Enlightened confusion? Indecision? Or an unmasterable desire to demonstrate medieval crumhorn technique? The result is a stylistic compote, although a well-documented and a lively one. Nobody is suggesting Henry's songs should be translated into the language of Will Self and the accompaniments played on a Yamaha grand. But it's increasingly an option worth considering.
A wonderful new recording of Mozart's Prague and Jupiter Symphonies on the Orfeo label represents a different kind of authenticity. This is the authentic recording of an actual, real, live performance, with not even the mild laryngeal clearings of Salzburg audiences taken out. For some people audience participation on CD remains a problem; comparisons with 78rpm recordings of Stalin's speeches, with the speech on sides 1- 9 and the applause on side 10, have been made. But it can add to the sense of occasion.
The performance of the Prague by the Camerata Academica of Salzburg has to be one of the most graceful, stirring and spontaneous on record. Mozart's nervous, propulsive string syncopations; the singing lines of his counterpoint (both symphonies a savvy, classical tribute to the Baroque); the bassoon-darkened skies of the slow introduction: Sndor Vegh, the conductor, grasps and illuminates the musical ideas with perpetual insight.
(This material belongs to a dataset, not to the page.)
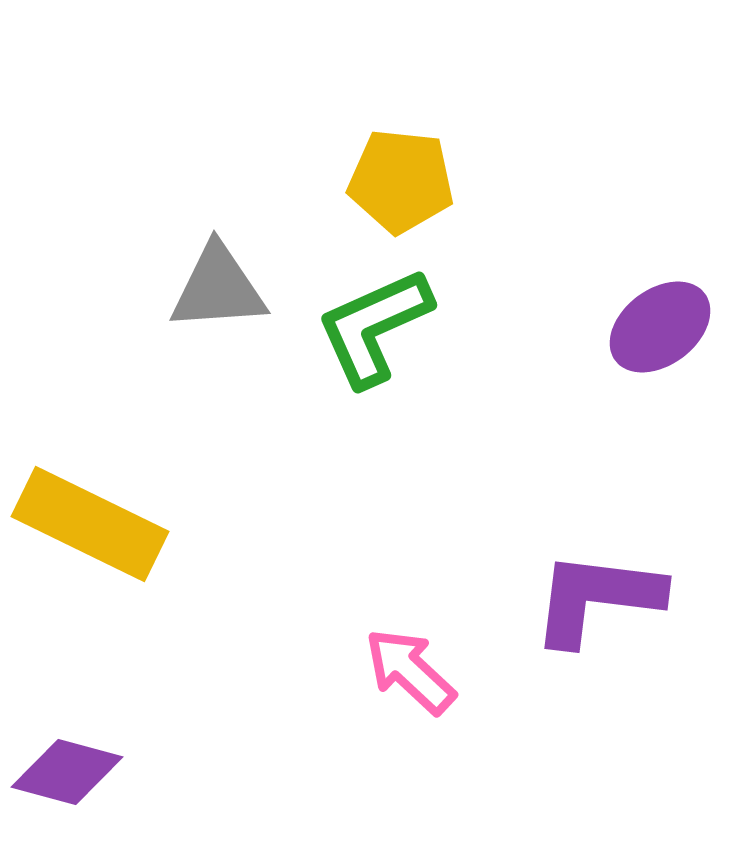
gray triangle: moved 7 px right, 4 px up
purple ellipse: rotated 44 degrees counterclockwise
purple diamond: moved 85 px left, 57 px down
Vegh, who died last year, was a violinist, conductor and teacher whose contempt for what he called "the McDonald's school of music", in which everything sounds the same, remains a spur to undoctrinaire, lively musicianship even after his death. His performances, whether of two of Mozart's greatest symphonies, or of Mozart's piano concertos in a remarkable late collaboration with Andras Schiff, were entirely inauthentic in the sense that they did not use period instruments. But, in the sense that they were the sincere response of a great musician to a very great composer, they were as authentic as could be.